Of the approximately 650 ballots cast, 206 workers voted yes and 406 voted no to unionize under the banner of the Amazon Labor Union, which earlier this year won a historic election at a much larger Amazon facility in Staten Island. There were 31 contested ballots, not enough to change the outcome.
The loss is a setback for the ALU, which has struggled to expand its influence beyond New York City and even hang on to its gains there. The ALU lost a vote at a second Staten Island facility in May and is now battling Amazon over the results of the election it did win.
The push at the warehouse in the upstate town of Schodack, was led by Heather Goodall, who started working at the facility in February. She and her colleagues were demanding higher wages, more paid time off and safer working conditions.
ALU President Chris Smalls said the union would continue to work at the facility and expressed pride in workers who “stood up in the face of a vicious anti-union campaign.” In an emailed statement, he said the election “wasn’t free and fair” and that Amazon subjected workers to “intimidation and retaliation on a daily basis.”
Smalls didn’t say whether the ALU would challenge the result to the National Labor Relations Board, as Amazon did following the union’s sole victory. The ALU has filed dozens of unfair labor practice charges against the company for its conduct in Schodack since going public with the campaign.
In an emailed statement, Amazon spokesperson Kelly Nantel said: “We’re glad that our team in Albany was able to have their voices heard and that they chose to keep the direct relationship with Amazon as we think that this is the best arrangement for both our employees and customers.”
Labor unrest has roiled various US companies in the past couple of years. October 14, Apple Inc. workers at a store in Oklahoma City voted to unionize, marking the second location to do so. A union victory at a Starbucks Corp. store in Buffalo, New York, has since led to hundreds of successful votes around the country.

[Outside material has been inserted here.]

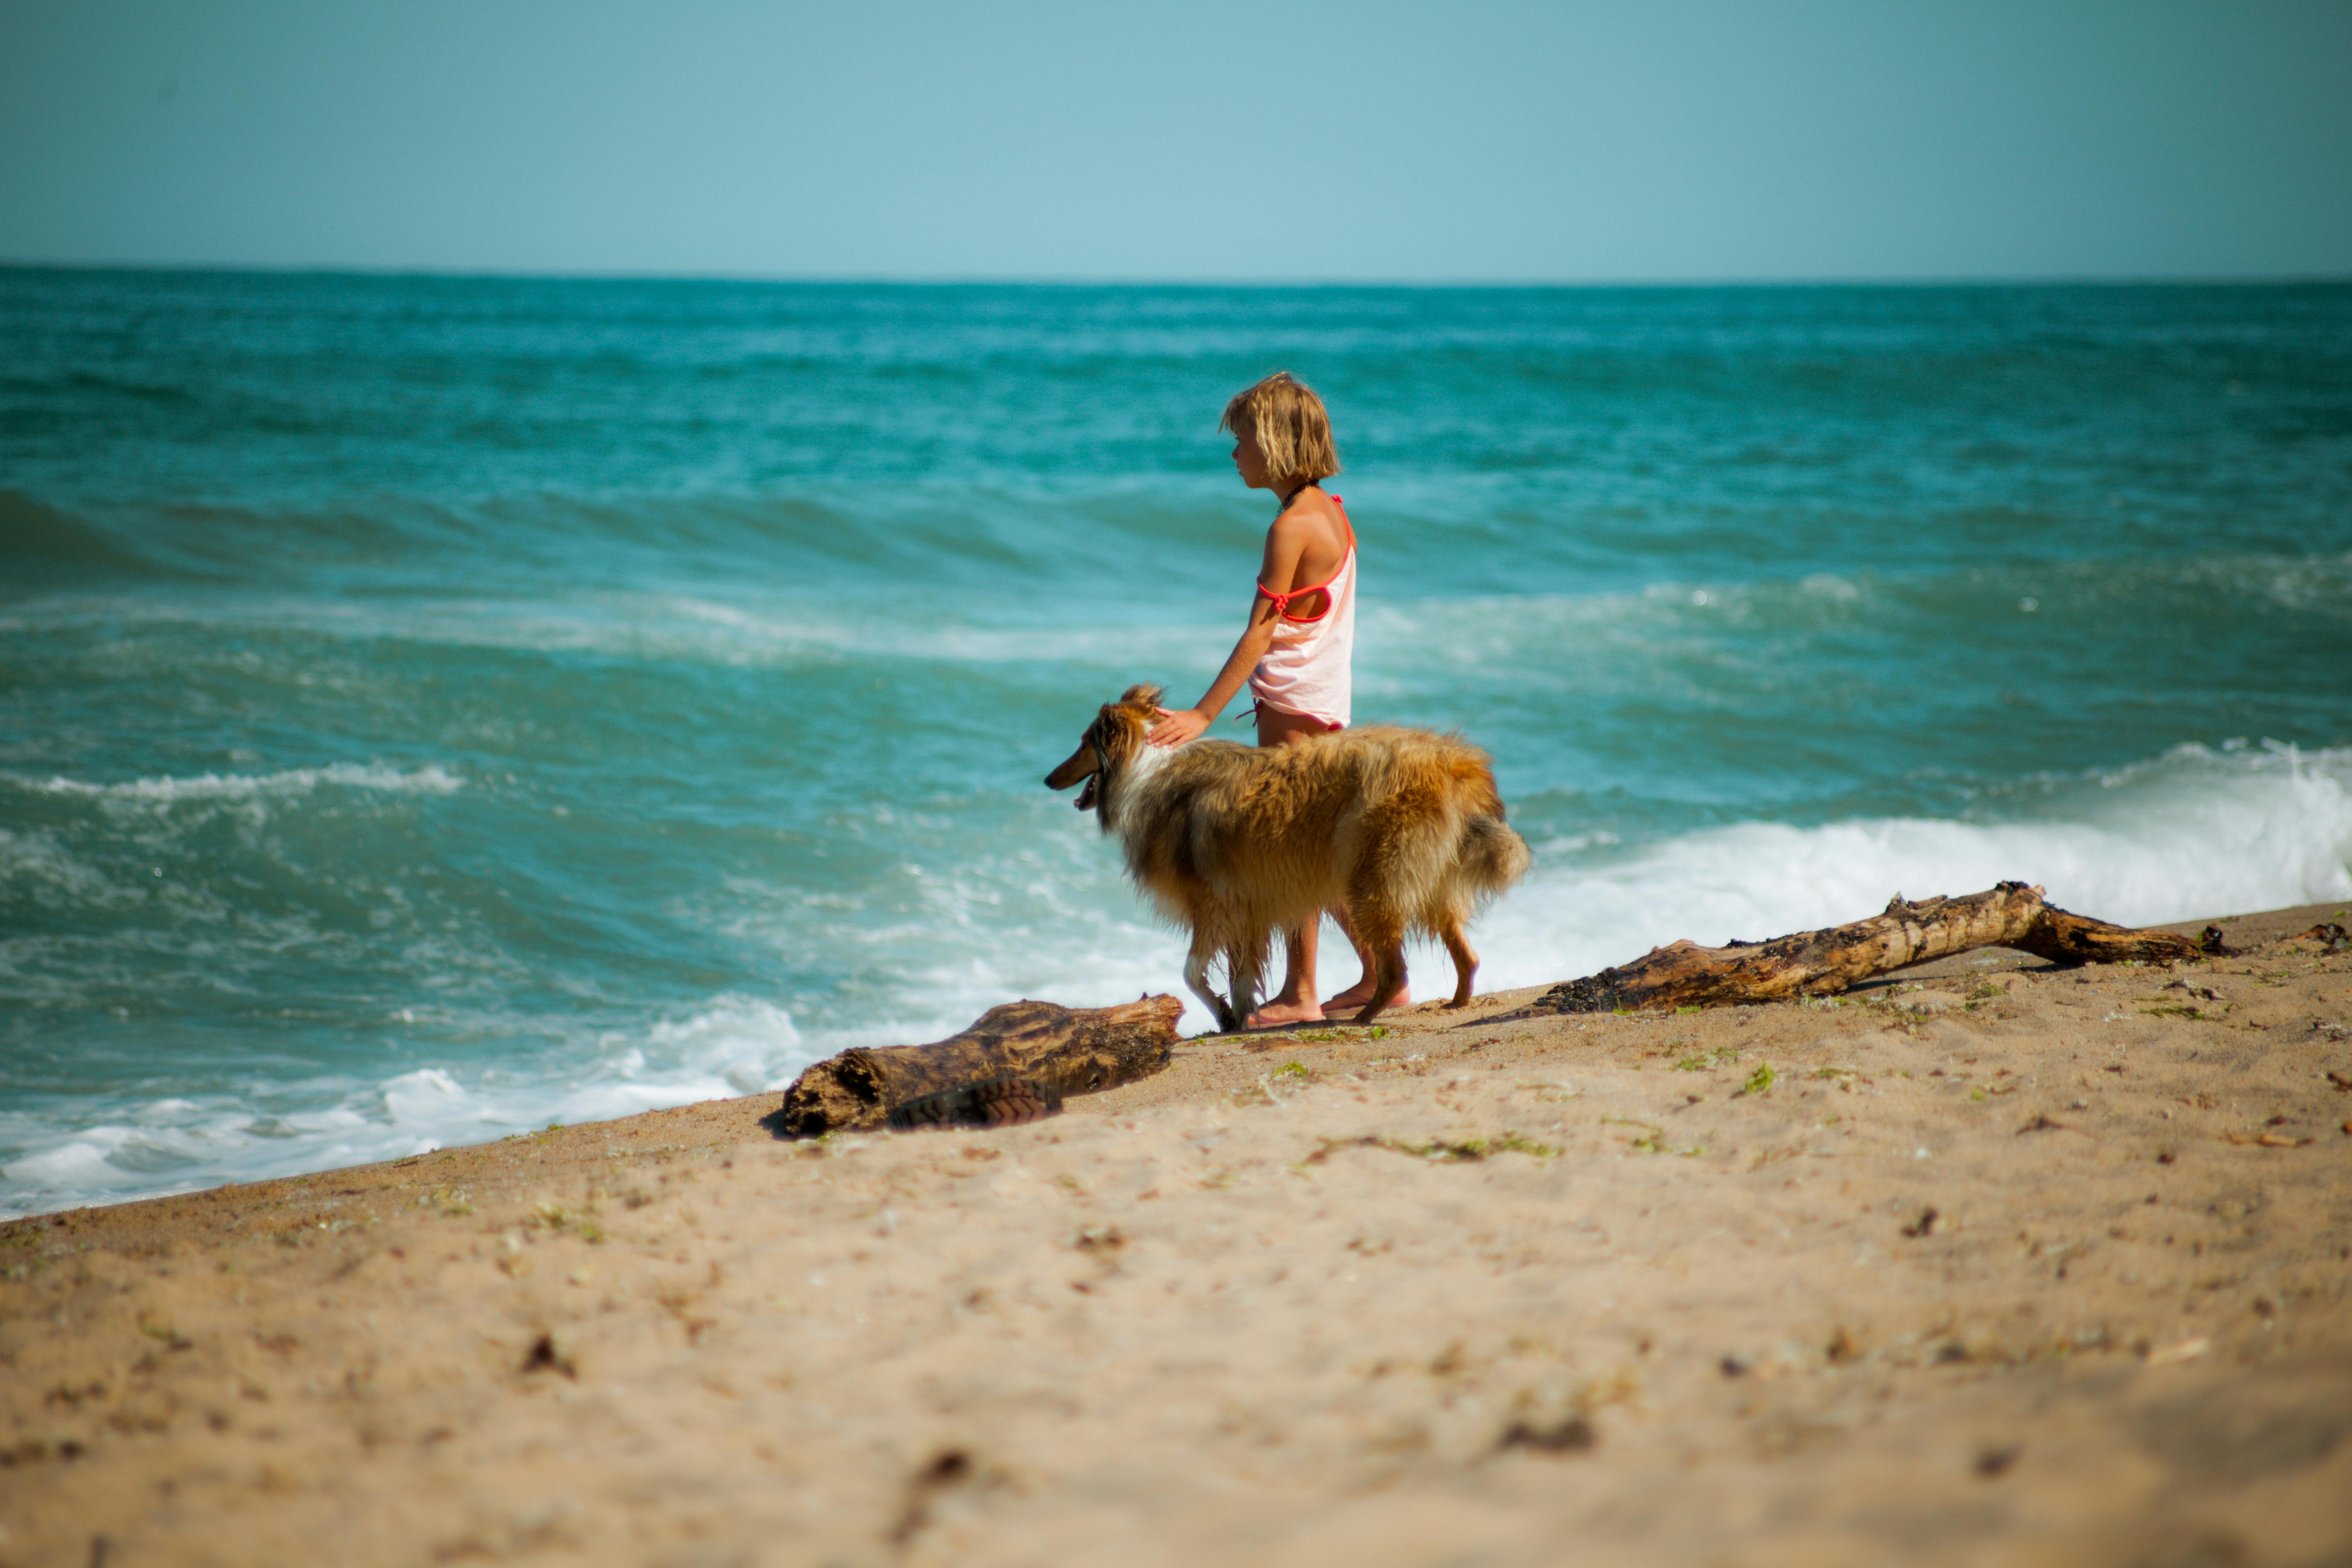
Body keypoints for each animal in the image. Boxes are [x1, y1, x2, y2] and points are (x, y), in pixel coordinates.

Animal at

On October 11 the labor board said workers at an Amazon warehouse in Southern California had filed paperwork to hold a vote on whether join the ALU. Amazon said it doubted organizers there had collected sufficient signatures to call an election.
Read more: Amazon Plans to Hire 150,000 Workers for Holiday Season
The Retail, Wholesale and Department Store Union, meanwhile, is seeking to represent workers at an Amazon warehouse in Bessemer, Alabama. Federal officials determined that Amazon’s conduct during a vote there last year made a fair election impossible, and a rerun election remains too close to call. Other unions have also ramped up their efforts in recent years to organize workers at Amazon, the second largest private employer in the US behind Walmart Inc.
In the U.K., hundreds of Amazon workers at a logistics hub near Coventry will vote October 19 whether to strike. The walkout, if it goes ahead, would probably happen on Black Friday. Staff at several U.K. locations have previously staged informal work stoppages and walkouts to protest a £0.35 ($0.39)-an-hour wage increase, but a strike in Coventry would mark the first time Amazon workers have formally walked off the job. The workers there are backed by the GMB Union.